** REQUIREMENT **
Search the listing for the string "tessera" and copy every line that contains it.

** RECORD SET **

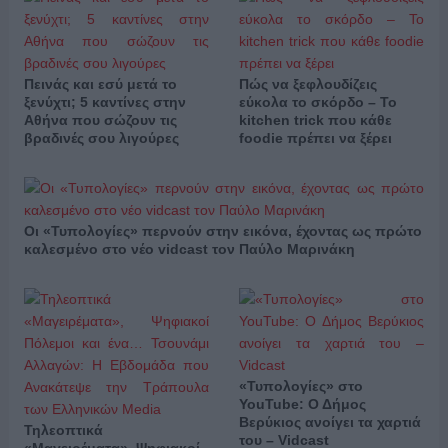
Πεινάς και εσύ μετά το
Πώς να ξεφλουδίζεις
ξενύχτι; 5 καντίνες στην
εύκολα το σκόρδο – Το
Αθήνα που σώζουν τις
kitchen trick που κάθε
βραδινές σου λιγούρες
foodie πρέπει να ξέρει
Οι «Τυπολογίες» περνούν στην εικόνα, έχοντας ως πρώτο
καλεσμένο στο νέο vidcast τον Παύλο Μαρινάκη
«Τυπολογίες» στο
YouTube: Ο Δήμος
Βερύκιος ανοίγει τα χαρτιά
Τηλεοπτικά
του – Vidcast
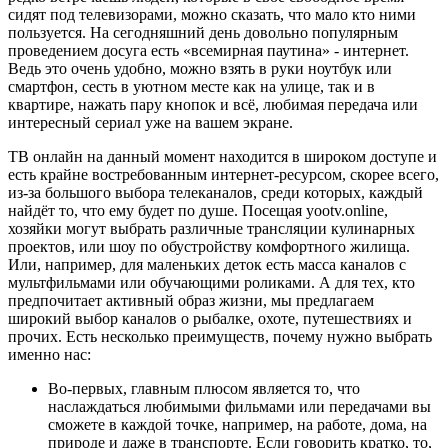
сидят под телевизорами, можно сказать, что мало кто ними
пользуется. На сегодняшний день довольно популярным
проведением досуга есть «всемирная паутина» - интернет.
Ведь это очень удобно, можно взять в руки ноутбук или
смартфон, сесть в уютном месте как на улице, так и в
квартире, нажать пару кнопок и всё, любимая передача или
интересный сериал уже на вашем экране.
ТВ онлайн на данный момент находится в широком доступе и
есть крайне востребованным интернет-ресурсом, скорее всего,
из-за большого выбора телеканалов, среди которых, каждый
найдёт то, что ему будет по душе. Посещая yootv.online,
хозяйки могут выбрать различные трансляции кулинарных
проектов, или шоу по обустройству комфортного жилища.
Или, например, для маленьких деток есть масса каналов с
мультфильмами или обучающими роликами. А для тех, кто
предпочитает активный образ жизни, мы предлагаем
широкий выбор каналов о рыбалке, охоте, путешествиях и
прочих. Есть несколько преимуществ, почему нужно выбрать
именно нас:
Во-первых, главным плюсом является то, что
наслаждаться любимыми фильмами или передачами вы
сможете в каждой точке, например, на работе, дома, на
природе и даже в транспорте. Если говорить кратко, то,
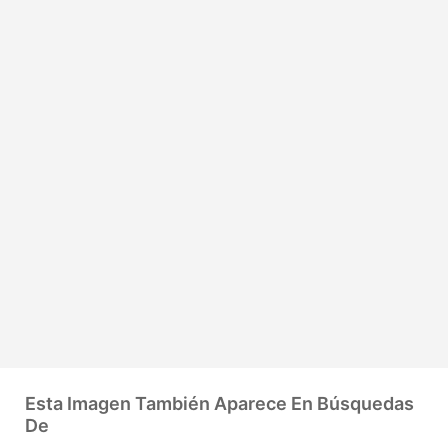
Esta Imagen También Aparece En Búsquedas
De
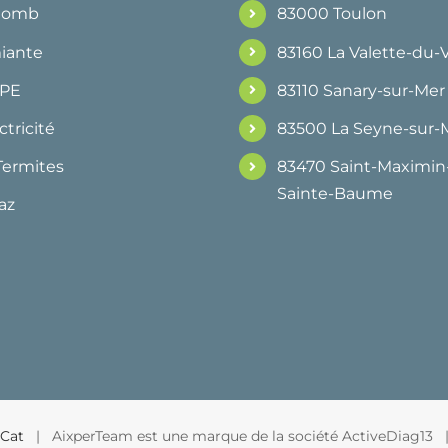
Plomb
83000 Toulon
iante
83160 La Valette-du-
DPE
83110 Sanary-sur-Mer
ctricité
83500 La Seyne-sur-
Termites
83470 Saint-Maximin-
Sainte-Baume
az
Cat
| AixperTeam est une marque de la société ActiveDiag13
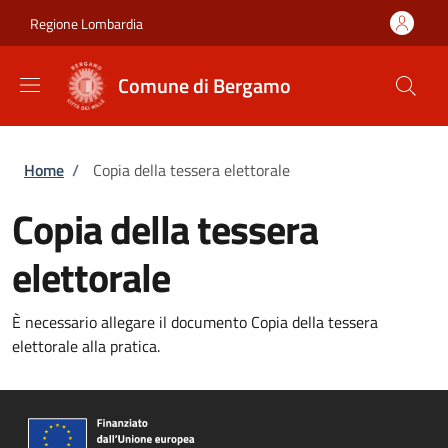
Salta al contenuto principale
Skip to footer content
Regione Lombardia
Comune di Bergamo
Briciole di pane
Home
/
Copia della tessera elettorale
Copia della tessera
elettorale
È necessario allegare il documento Copia della tessera
elettorale alla pratica.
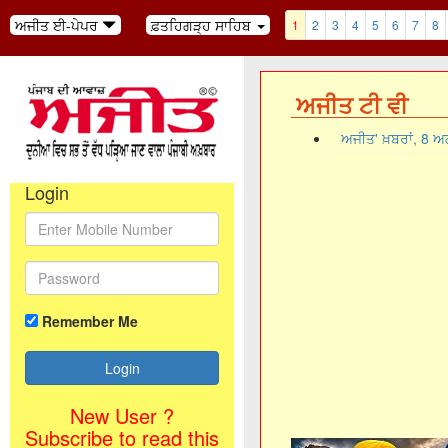
ਅਜੀਤ ਈ-ਪੇਪਰ
ਫ਼ਤਹਿਗੜ੍ਹ ਸਾਹਿਬ
1
2
3
4
5
6
7
8
ਅਜੀਤ ਟੀ ਵੀ
ਅਜੀਤ' ਖ਼ਬਰਾਂ, 8 
Login
Remember Me
New User ?
Subscribe to read this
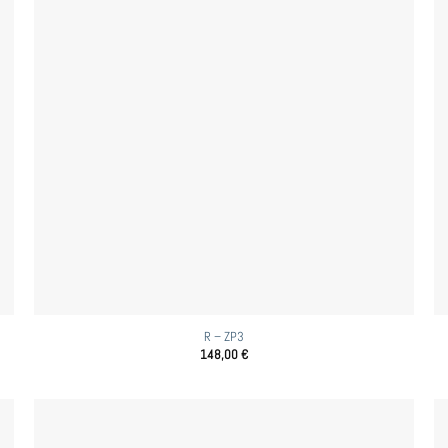
R – ZP3
148,00
€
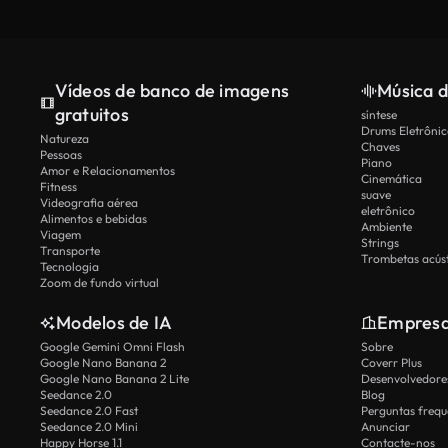
Vídeos de banco de imagens
Música d
gratuitos
síntese
Drums Eletrônic
Natureza
Chaves
Pessoas
Piano
Amor e Relacionamentos
Cinemática
Fitness
suave
Videografia aérea
eletrônico
Alimentos e bebidas
Ambiente
Viagem
Strings
Transporte
Trombetas acúst
Tecnologia
Zoom de fundo virtual
Modelos de IA
Empres
Google Gemini Omni Flash
Sobre
Google Nano Banana 2
Coverr Plus
Google Nano Banana 2 Lite
Desenvolvedores
Seedance 2.0
Blog
Seedance 2.0 Fast
Perguntas frequ
Seedance 2.0 Mini
Anunciar
Happy Horse 1.1
Contacte-nos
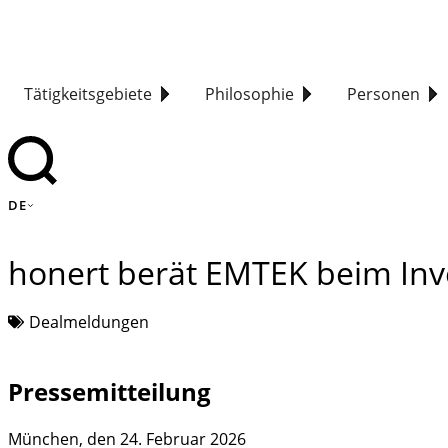
Tätigkeitsgebiete
Philosophie
Personen
DE
honert berät EMTEK beim In
Dealmeldungen
Pressemitteilung
München, den 24. Februar 2026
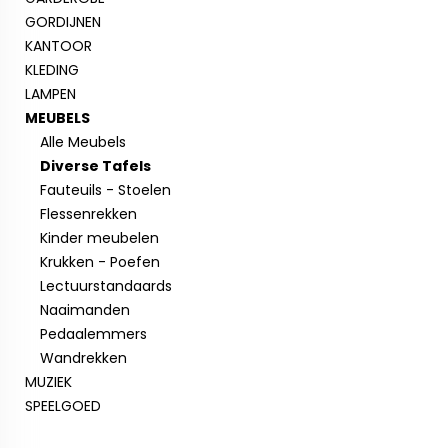
GORDIJNEN
KANTOOR
KLEDING
LAMPEN
MEUBELS
Alle Meubels
Diverse Tafels
Fauteuils - Stoelen
Flessenrekken
Kinder meubelen
Krukken - Poefen
Lectuurstandaards
Naaimanden
Pedaalemmers
Wandrekken
MUZIEK
SPEELGOED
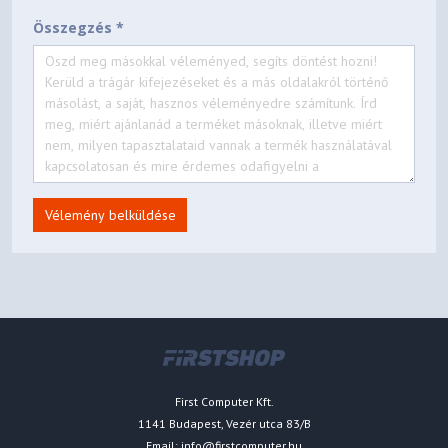
Összegzés *
Vélemény belküldése
First Computer Kft.
1141 Budapest, Vezér utca 83/B
Email:
info@firstcomputer.hu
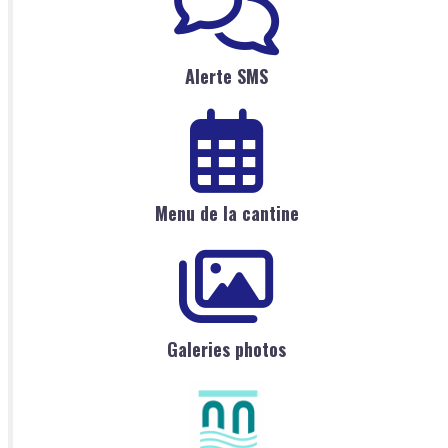
Alerte SMS
Menu de la cantine
Galeries photos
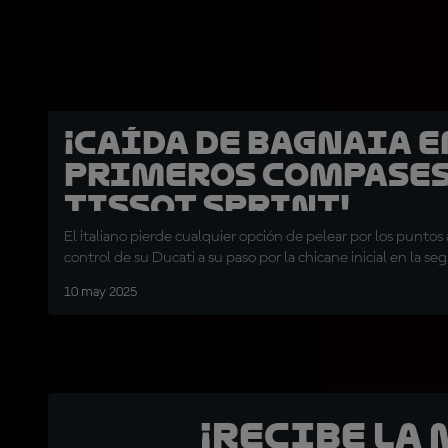
¡Caída de Bagnaia e
primeros compases
Tissot Sprint!
El italiano pierde cualquier opción de pelear por los puntos 
control de su Ducati a su paso por la chicane inicial en la s
10 may 2025
¡Recibe la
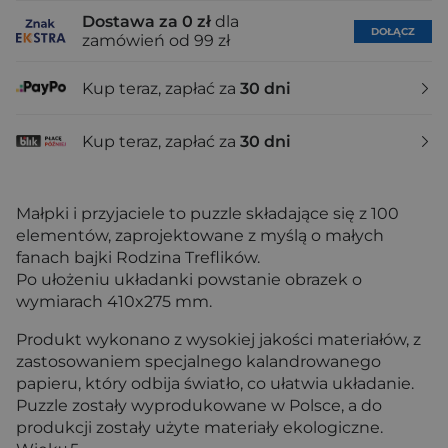
Dostawa za 0 zł
dla
DOŁĄCZ
zamówień od 99 zł
Kup teraz, zapłać za
30 dni
Kup teraz, zapłać za
30 dni
Małpki i przyjaciele to puzzle składające się z 100
elementów, zaprojektowane z myślą o małych
fanach bajki Rodzina Treflików.
Po ułożeniu układanki powstanie obrazek o
wymiarach 410x275 mm.
Produkt wykonano z wysokiej jakości materiałów, z
zastosowaniem specjalnego kalandrowanego
papieru, który odbija światło, co ułatwia układanie.
Puzzle zostały wyprodukowane w Polsce, a do
produkcji zostały użyte materiały ekologiczne.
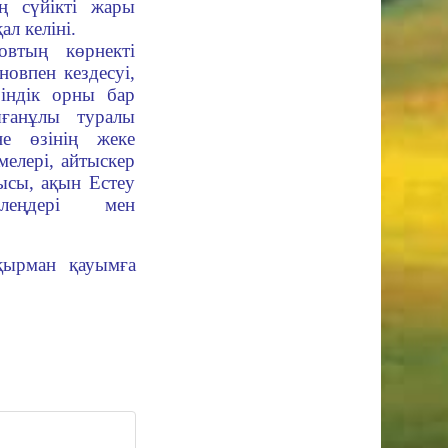
ң сүйікті жары
ал келіні.
овтың көрнекті
овпен кездесуі,
зіндік орны бар
ғанұлы туралы
не өзінің жеке
мелері, айтыскер
ысы, ақын Естеу
өлеңдері мен
қырман қауымға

** ANSWER **
Copia della tessera elettorale
Copia della tessera
È necessario allegare il documento Copia della tessera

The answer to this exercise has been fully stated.